Written instruction 1: In the records below, retype the lines beginning at the line that contains "scientific name: Senna wislizeni" and ending after the line that contains "state / province: Chihuahua".

Source text:
* Start *

How to forecast time series with growing trend using regression tree models in skforecast

bluecrocod commented 1 year ago

Fist of all, congrulations on the amazing job you are doing with this library.

My question is how to use skforecast and models such as Random Forest or XGBoost in case the expected future values are higher than the train data (due to the fact that the data have a growing trend)

When I try to predict future values, the result is a horizontal straight line.

Is it possible to use skforecast in this scene? I guess I would have to do some pre-transformation to remove the trend, then do the forecast and finally include the trend again, however I couldn't find any examples to deal with this kind of problem, and I do not know how to proceed.

JoaquinAmatRodrigo commented 1 year ago

Hi @bluecrocod Thanks for using skforecast! Dealing with the trend component can indeed be challenging when using certain machine learning models for forecasting. Here are some suggestions:

In addition to using lagged values as predictors (ForecasterAutoreg), consider including a moving average and the delta between observations (ForecasterAutoregCustom). This can provide the model with more information about the trend patterns and help improve its forecasting accuracy.
To further improve the model's ability to capture the rising trend over time, an exogenous variable representing an index since the beginning of the series is included. By including this index, the model can learn how the trend is evolving and adjust its forecasts accordingly.

The solution you suggest may also work, but would require additional coding.

Let us know if any of these methods work!

bluecrocod commented 1 year ago

Thank you very much for your answer Joaquin,

I improved my current forecast by using ForecasterAutoregCustom as you recommended.

However, the problem when I use a tree regression model has not been solved. Please, take a look at the following example:

A monotonically increasing series (Mine has only trend, but this is an example).
The Random Forest model cannot predict values higher than the ones in the training data.

As you can see, the predictions are a constant value (horizontal straight line). Is there an "easy" way to deal with this issue in skforecast other than removing trends? For these kind of problems, should I try to use only Ridge or Lasso models?

* End *

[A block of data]

* Start *

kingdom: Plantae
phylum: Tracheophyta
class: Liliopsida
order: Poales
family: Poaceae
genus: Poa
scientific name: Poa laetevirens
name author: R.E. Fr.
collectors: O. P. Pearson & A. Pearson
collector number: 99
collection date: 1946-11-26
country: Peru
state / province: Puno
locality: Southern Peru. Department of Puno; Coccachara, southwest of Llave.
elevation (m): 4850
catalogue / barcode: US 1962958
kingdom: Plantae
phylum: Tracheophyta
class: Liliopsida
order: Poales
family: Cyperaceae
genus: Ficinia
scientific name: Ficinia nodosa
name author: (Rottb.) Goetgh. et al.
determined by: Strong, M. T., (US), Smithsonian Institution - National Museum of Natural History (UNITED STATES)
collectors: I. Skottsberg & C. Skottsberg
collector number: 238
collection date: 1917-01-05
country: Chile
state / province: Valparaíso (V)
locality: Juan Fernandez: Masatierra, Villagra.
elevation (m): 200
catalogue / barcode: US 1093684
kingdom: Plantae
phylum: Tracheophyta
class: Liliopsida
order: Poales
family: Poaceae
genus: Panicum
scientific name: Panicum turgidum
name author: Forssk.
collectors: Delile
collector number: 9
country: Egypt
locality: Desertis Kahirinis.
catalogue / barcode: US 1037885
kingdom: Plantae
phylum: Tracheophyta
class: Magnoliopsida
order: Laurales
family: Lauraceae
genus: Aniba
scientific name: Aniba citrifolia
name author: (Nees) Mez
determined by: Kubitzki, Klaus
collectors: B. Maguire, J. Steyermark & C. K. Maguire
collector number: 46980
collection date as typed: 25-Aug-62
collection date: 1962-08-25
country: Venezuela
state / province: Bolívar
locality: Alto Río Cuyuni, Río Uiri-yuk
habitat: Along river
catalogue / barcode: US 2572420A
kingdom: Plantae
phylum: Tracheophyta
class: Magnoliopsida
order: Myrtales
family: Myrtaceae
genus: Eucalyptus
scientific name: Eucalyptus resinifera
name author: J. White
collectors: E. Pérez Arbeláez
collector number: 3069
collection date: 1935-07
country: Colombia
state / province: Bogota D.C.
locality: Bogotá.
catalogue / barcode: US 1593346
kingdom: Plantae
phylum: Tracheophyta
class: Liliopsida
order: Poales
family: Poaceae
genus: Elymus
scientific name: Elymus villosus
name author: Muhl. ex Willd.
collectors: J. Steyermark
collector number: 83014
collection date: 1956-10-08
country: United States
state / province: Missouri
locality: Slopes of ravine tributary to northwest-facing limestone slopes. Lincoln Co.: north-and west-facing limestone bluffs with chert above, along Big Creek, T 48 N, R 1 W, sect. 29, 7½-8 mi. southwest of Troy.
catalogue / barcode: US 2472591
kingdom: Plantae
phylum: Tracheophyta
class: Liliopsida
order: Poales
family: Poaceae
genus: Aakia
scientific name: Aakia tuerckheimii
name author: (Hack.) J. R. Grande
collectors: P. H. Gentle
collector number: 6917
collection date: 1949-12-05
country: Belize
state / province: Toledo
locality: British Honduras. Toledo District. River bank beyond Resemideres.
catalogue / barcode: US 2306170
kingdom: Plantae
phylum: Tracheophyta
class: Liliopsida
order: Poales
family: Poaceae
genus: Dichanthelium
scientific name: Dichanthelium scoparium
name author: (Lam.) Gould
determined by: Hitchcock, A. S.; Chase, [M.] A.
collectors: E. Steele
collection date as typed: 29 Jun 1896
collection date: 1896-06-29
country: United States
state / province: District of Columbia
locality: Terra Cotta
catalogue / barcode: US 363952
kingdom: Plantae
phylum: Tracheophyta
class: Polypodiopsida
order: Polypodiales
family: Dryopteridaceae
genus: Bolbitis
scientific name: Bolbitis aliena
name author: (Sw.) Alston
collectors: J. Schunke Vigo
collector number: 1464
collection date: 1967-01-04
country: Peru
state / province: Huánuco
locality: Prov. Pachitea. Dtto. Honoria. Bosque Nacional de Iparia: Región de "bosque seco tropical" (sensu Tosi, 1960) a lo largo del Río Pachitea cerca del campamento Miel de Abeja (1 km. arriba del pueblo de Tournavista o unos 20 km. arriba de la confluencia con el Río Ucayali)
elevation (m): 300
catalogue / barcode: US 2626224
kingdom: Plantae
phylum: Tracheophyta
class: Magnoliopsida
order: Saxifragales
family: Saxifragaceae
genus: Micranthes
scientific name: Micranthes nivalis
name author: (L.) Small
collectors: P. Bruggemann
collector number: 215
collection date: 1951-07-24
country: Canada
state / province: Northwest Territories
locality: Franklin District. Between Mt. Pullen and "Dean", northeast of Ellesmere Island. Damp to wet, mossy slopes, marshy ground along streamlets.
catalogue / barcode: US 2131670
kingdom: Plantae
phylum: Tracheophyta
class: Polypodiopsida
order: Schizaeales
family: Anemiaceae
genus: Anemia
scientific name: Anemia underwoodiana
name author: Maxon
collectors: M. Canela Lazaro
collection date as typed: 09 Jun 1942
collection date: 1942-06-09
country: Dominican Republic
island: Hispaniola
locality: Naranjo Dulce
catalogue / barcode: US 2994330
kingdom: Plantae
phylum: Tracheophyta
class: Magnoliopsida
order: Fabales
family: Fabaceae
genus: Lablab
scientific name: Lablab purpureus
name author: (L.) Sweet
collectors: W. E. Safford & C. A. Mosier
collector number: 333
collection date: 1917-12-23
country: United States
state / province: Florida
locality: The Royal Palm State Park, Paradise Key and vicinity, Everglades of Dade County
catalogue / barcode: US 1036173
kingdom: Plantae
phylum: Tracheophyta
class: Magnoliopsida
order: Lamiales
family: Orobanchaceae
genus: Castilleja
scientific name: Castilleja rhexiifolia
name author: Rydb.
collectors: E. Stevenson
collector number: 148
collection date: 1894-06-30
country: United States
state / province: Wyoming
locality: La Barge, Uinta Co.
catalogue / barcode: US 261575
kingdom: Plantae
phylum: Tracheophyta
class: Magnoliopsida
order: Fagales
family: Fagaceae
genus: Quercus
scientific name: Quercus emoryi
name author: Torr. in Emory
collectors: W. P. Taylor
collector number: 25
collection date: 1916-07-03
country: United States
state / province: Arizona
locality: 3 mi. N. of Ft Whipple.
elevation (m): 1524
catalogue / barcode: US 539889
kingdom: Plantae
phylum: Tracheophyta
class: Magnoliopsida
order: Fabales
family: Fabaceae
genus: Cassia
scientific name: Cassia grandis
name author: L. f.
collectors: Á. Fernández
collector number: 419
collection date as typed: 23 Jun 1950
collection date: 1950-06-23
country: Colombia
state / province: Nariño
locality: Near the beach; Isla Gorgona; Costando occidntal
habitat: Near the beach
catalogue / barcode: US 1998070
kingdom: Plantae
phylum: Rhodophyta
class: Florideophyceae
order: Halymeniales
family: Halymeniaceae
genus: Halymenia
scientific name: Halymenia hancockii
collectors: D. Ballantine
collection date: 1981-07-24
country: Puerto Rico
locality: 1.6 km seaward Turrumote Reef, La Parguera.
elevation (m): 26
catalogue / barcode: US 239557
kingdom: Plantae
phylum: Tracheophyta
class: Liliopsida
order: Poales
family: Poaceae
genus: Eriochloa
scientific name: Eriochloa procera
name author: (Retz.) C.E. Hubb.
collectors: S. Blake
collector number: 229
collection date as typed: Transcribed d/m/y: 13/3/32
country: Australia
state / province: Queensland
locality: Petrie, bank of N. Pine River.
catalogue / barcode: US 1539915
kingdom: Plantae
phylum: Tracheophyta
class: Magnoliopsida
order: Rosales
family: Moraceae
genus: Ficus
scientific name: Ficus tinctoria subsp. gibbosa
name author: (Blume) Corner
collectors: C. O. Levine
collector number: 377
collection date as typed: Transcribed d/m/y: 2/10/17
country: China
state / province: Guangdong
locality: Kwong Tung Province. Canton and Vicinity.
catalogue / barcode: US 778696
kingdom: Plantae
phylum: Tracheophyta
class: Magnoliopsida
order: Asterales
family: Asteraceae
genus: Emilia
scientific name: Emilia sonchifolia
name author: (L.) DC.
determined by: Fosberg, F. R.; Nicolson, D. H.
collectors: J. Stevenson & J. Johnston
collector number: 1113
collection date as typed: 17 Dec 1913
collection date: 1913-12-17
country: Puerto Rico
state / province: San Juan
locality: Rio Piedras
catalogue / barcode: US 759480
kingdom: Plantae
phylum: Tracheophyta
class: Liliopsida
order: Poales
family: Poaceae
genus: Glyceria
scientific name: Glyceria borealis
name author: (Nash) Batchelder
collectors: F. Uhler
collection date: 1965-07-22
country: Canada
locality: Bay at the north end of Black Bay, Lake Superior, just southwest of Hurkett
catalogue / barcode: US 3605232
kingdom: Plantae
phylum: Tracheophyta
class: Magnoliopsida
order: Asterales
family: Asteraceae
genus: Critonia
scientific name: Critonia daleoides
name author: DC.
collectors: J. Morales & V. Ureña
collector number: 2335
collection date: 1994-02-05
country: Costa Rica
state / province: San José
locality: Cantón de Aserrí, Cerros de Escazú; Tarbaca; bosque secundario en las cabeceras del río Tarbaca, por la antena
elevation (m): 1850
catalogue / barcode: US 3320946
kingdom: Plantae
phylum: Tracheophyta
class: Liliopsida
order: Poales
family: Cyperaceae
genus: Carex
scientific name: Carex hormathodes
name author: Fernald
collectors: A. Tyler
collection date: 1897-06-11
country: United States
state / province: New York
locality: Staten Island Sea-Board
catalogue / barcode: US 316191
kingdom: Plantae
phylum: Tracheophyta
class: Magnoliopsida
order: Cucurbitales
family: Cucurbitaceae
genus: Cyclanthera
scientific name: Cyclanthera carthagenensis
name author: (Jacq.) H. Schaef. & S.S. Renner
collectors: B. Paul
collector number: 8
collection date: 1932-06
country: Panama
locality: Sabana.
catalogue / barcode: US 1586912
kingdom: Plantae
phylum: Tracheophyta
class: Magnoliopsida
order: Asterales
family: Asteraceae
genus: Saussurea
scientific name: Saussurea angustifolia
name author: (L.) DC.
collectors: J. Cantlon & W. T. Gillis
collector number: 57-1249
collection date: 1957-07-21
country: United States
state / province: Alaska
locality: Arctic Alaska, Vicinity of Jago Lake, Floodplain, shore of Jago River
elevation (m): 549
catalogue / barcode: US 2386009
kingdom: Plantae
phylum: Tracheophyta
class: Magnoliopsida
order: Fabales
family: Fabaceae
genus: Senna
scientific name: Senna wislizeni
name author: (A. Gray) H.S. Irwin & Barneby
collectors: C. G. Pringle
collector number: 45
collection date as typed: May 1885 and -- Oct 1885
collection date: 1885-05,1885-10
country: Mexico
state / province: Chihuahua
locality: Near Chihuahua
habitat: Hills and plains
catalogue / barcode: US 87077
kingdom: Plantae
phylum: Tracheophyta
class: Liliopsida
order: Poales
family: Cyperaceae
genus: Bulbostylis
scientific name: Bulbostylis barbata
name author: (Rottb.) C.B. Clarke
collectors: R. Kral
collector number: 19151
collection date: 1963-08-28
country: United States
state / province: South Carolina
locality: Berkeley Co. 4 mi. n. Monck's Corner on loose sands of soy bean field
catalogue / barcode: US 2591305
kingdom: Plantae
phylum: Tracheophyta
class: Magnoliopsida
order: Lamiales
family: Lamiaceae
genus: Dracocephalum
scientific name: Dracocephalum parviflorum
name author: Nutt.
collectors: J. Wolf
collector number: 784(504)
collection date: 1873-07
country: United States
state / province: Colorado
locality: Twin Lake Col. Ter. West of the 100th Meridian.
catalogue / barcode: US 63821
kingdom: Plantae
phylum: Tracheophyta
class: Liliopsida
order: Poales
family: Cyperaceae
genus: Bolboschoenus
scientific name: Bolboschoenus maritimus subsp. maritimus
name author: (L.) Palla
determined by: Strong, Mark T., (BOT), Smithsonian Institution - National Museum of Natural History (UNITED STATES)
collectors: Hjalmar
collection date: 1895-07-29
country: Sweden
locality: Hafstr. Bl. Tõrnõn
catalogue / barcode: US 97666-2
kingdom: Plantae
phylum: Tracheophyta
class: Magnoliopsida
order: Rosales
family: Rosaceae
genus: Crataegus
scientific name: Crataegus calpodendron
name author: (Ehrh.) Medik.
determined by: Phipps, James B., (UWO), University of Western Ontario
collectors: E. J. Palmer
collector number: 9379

* End *

Written instruction 2:
Answer from the skforecast thread:
(a) Which forecaster does the first reply recommend for adding a moving average and the delta between observations as predictors?
(b) In the last post, what do the Random Forest predictions look like?
(c) Which models does the last post ask about using instead?

Full response 1:
scientific name: Senna wislizeni
name author: (A. Gray) H.S. Irwin & Barneby
collectors: C. G. Pringle
collector number: 45
collection date as typed: May 1885 and -- Oct 1885
collection date: 1885-05,1885-10
country: Mexico
state / province: Chihuahua

Full response 2:
(a) ForecasterAutoregCustom.
(b) A constant value, forming a horizontal straight line.
(c) Ridge or Lasso.